| The task |
Reproduce every line of the listing below word for word, omitting the pictures.
————————
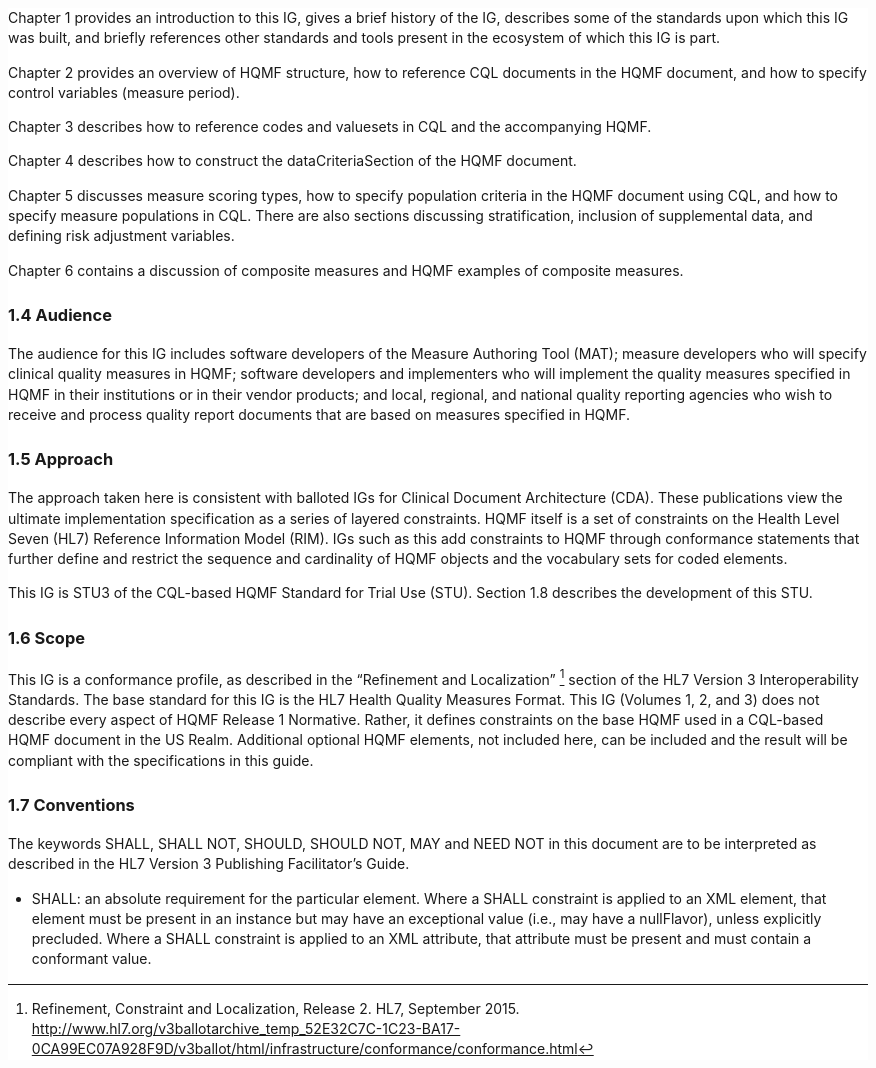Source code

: Chapter 1 provides an introduction to this IG, gives a brief history of the IG, describes some of the standards upon which this IG was built, and briefly references other standards and tools present in the ecosystem of which this IG is part.

Chapter 2 provides an overview of HQMF structure, how to reference CQL documents in the HQMF document, and how to specify control variables (measure period).

Chapter 3 describes how to reference codes and valuesets in CQL and the accompanying HQMF.

Chapter 4 describes how to construct the dataCriteriaSection of the HQMF document.

Chapter 5 discusses measure scoring types, how to specify population criteria in the HQMF document using CQL, and how to specify measure populations in CQL. There are also sections discussing stratification, inclusion of supplemental data, and defining risk adjustment variables.

Chapter 6 contains a discussion of composite measures and HQMF examples of composite measures.

### 1.4 Audience

The audience for this IG includes software developers of the Measure Authoring Tool (MAT); measure developers who will specify clinical quality measures in HQMF; software developers and implementers who will implement the quality measures specified in HQMF in their institutions or in their vendor products; and local, regional, and national quality reporting agencies who wish to receive and process quality report documents that are based on measures specified in HQMF.

### 1.5 Approach

The approach taken here is consistent with balloted IGs for Clinical Document Architecture (CDA). These publications view the ultimate implementation specification as a series of layered constraints. HQMF itself is a set of constraints on the Health Level Seven (HL7) Reference Information Model (RIM). IGs such as this add constraints to HQMF through conformance statements that further define and restrict the sequence and cardinality of HQMF objects and the vocabulary sets for coded elements.

This IG is STU3 of the CQL-based HQMF Standard for Trial Use (STU). Section 1.8 describes the development of this STU.

### 1.6 Scope

This IG is a conformance profile, as described in the “Refinement and Localization” [^8] section of the HL7 Version 3 Interoperability Standards. The base standard for this IG is the HL7 Health Quality Measures Format. This IG (Volumes 1, 2, and 3) does not describe every aspect of HQMF Release 1 Normative. Rather, it defines constraints on the base HQMF used in a CQL-based HQMF document in the US Realm. Additional optional HQMF elements, not included here, can be included and the result will be compliant with the specifications in this guide.

### 1.7 Conventions

The keywords SHALL, SHALL NOT, SHOULD, SHOULD NOT, MAY and NEED NOT in this document are to be interpreted as described in the HL7 Version 3 Publishing Facilitator’s Guide.

* SHALL: an absolute requirement for the particular element. Where a SHALL constraint is applied to an XML element, that element must be present in an instance but may have an exceptional value (i.e., may have a nullFlavor), unless explicitly precluded. Where a SHALL constraint is applied to an XML attribute, that attribute must be present and must contain a conformant value.


[^a]: HQMF is not an HL7 V3 Clinical Document Architecture (CDA) standard,but is similar to CDA in being a structured document markup standard.
[^1]: Quality Data Model, Version 5.4. Centers of Medicare & Medicaid Services; Office of the National Coordinator for Health Information Technology, 2017. <https://ecqi.healthit.gov/qdm>
[^2]: Clinical Quality Language (CQL), STU R1.3. HL7, July 2018. <http://www.hl7.org/implement/standards/product_brief.cfm?product_id=400>
[^3]: HL7, Representation of the Health Quality Measures Format (HQMF) Release 1. HL7, June 2017. <http://www.hl7.org/implement/standards/product_brief.cfm?product_id=97>
[^4]: HL7 Version 3 Implementation Guide: Quality Data Model (QDM)-based Health Quality Measure Format (HQMF), R1.4 – US Realm, Volume 2 (Draft Standard for Trial Use). HL7, October 2016. <http://www.hl7.org/implement/standards/product_brief.cfm?product_id=346>
[^5]: HL7 Implementation Guide for CDA Release 2: Quality Reporting Document Architecture – Category I STU Release 5 (US Realm). HL7, ballot cycle September 2017. <http://www.hl7.org/implement/standards/product_brief.cfm?product_id=35>
[^6]: Measure Authoring Tool. CMS. <https://www.emeasuretool.cms.gov/>
[^7]: Measures Management System Blueprint v13.0. CMS, May 2017. <https://www.cms.gov/Medicare/Quality-Initiatives-Patient-Assessment-Instruments/MMS/MMS-Blueprint.html>
[^8]: Refinement, Constraint and Localization, Release 2. HL7, September 2015. <http://www.hl7.org/v3ballotarchive_temp_52E32C7C-1C23-BA17-0CA99EC07A928F9D/v3ballot/html/infrastructure/conformance/conformance.html>
[^9]: Value Set Authority Center. U.S. National Library of Medicine. <https://vsac.nlm.nih.gov/>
————————
| Final answer |
Source code

: Chapter 1 provides an introduction to this IG, gives a brief history of the IG, describes some of the standards upon which this IG was built, and briefly references other standards and tools present in the ecosystem of which this IG is part.

Chapter 2 provides an overview of HQMF structure, how to reference CQL documents in the HQMF document, and how to specify control variables (measure period).

Chapter 3 describes how to reference codes and valuesets in CQL and the accompanying HQMF.

Chapter 4 describes how to construct the dataCriteriaSection of the HQMF document.

Chapter 5 discusses measure scoring types, how to specify population criteria in the HQMF document using CQL, and how to specify measure populations in CQL. There are also sections discussing stratification, inclusion of supplemental data, and defining risk adjustment variables.

Chapter 6 contains a discussion of composite measures and HQMF examples of composite measures.

### 1.4 Audience

The audience for this IG includes software developers of the Measure Authoring Tool (MAT); measure developers who will specify clinical quality measures in HQMF; software developers and implementers who will implement the quality measures specified in HQMF in their institutions or in their vendor products; and local, regional, and national quality reporting agencies who wish to receive and process quality report documents that are based on measures specified in HQMF.

### 1.5 Approach

The approach taken here is consistent with balloted IGs for Clinical Document Architecture (CDA). These publications view the ultimate implementation specification as a series of layered constraints. HQMF itself is a set of constraints on the Health Level Seven (HL7) Reference Information Model (RIM). IGs such as this add constraints to HQMF through conformance statements that further define and restrict the sequence and cardinality of HQMF objects and the vocabulary sets for coded elements.

This IG is STU3 of the CQL-based HQMF Standard for Trial Use (STU). Section 1.8 describes the development of this STU.

### 1.6 Scope

This IG is a conformance profile, as described in the “Refinement and Localization” [^8] section of the HL7 Version 3 Interoperability Standards. The base standard for this IG is the HL7 Health Quality Measures Format. This IG (Volumes 1, 2, and 3) does not describe every aspect of HQMF Release 1 Normative. Rather, it defines constraints on the base HQMF used in a CQL-based HQMF document in the US Realm. Additional optional HQMF elements, not included here, can be included and the result will be compliant with the specifications in this guide.

### 1.7 Conventions

The keywords SHALL, SHALL NOT, SHOULD, SHOULD NOT, MAY and NEED NOT in this document are to be interpreted as described in the HL7 Version 3 Publishing Facilitator’s Guide.

* SHALL: an absolute requirement for the particular element. Where a SHALL constraint is applied to an XML element, that element must be present in an instance but may have an exceptional value (i.e., may have a nullFlavor), unless explicitly precluded. Where a SHALL constraint is applied to an XML attribute, that attribute must be present and must contain a conformant value.


[^a]: HQMF is not an HL7 V3 Clinical Document Architecture (CDA) standard,but is similar to CDA in being a structured document markup standard.
[^1]: Quality Data Model, Version 5.4. Centers of Medicare & Medicaid Services; Office of the National Coordinator for Health Information Technology, 2017. <https://ecqi.healthit.gov/qdm>
[^2]: Clinical Quality Language (CQL), STU R1.3. HL7, July 2018. <http://www.hl7.org/implement/standards/product_brief.cfm?product_id=400>
[^3]: HL7, Representation of the Health Quality Measures Format (HQMF) Release 1. HL7, June 2017. <http://www.hl7.org/implement/standards/product_brief.cfm?product_id=97>
[^4]: HL7 Version 3 Implementation Guide: Quality Data Model (QDM)-based Health Quality Measure Format (HQMF), R1.4 – US Realm, Volume 2 (Draft Standard for Trial Use). HL7, October 2016. <http://www.hl7.org/implement/standards/product_brief.cfm?product_id=346>
[^5]: HL7 Implementation Guide for CDA Release 2: Quality Reporting Document Architecture – Category I STU Release 5 (US Realm). HL7, ballot cycle September 2017. <http://www.hl7.org/implement/standards/product_brief.cfm?product_id=35>
[^6]: Measure Authoring Tool. CMS. <https://www.emeasuretool.cms.gov/>
[^7]: Measures Management System Blueprint v13.0. CMS, May 2017. <https://www.cms.gov/Medicare/Quality-Initiatives-Patient-Assessment-Instruments/MMS/MMS-Blueprint.html>
[^8]: Refinement, Constraint and Localization, Release 2. HL7, September 2015. <http://www.hl7.org/v3ballotarchive_temp_52E32C7C-1C23-BA17-0CA99EC07A928F9D/v3ballot/html/infrastructure/conformance/conformance.html>
[^9]: Value Set Authority Center. U.S. National Library of Medicine. <https://vsac.nlm.nih.gov/>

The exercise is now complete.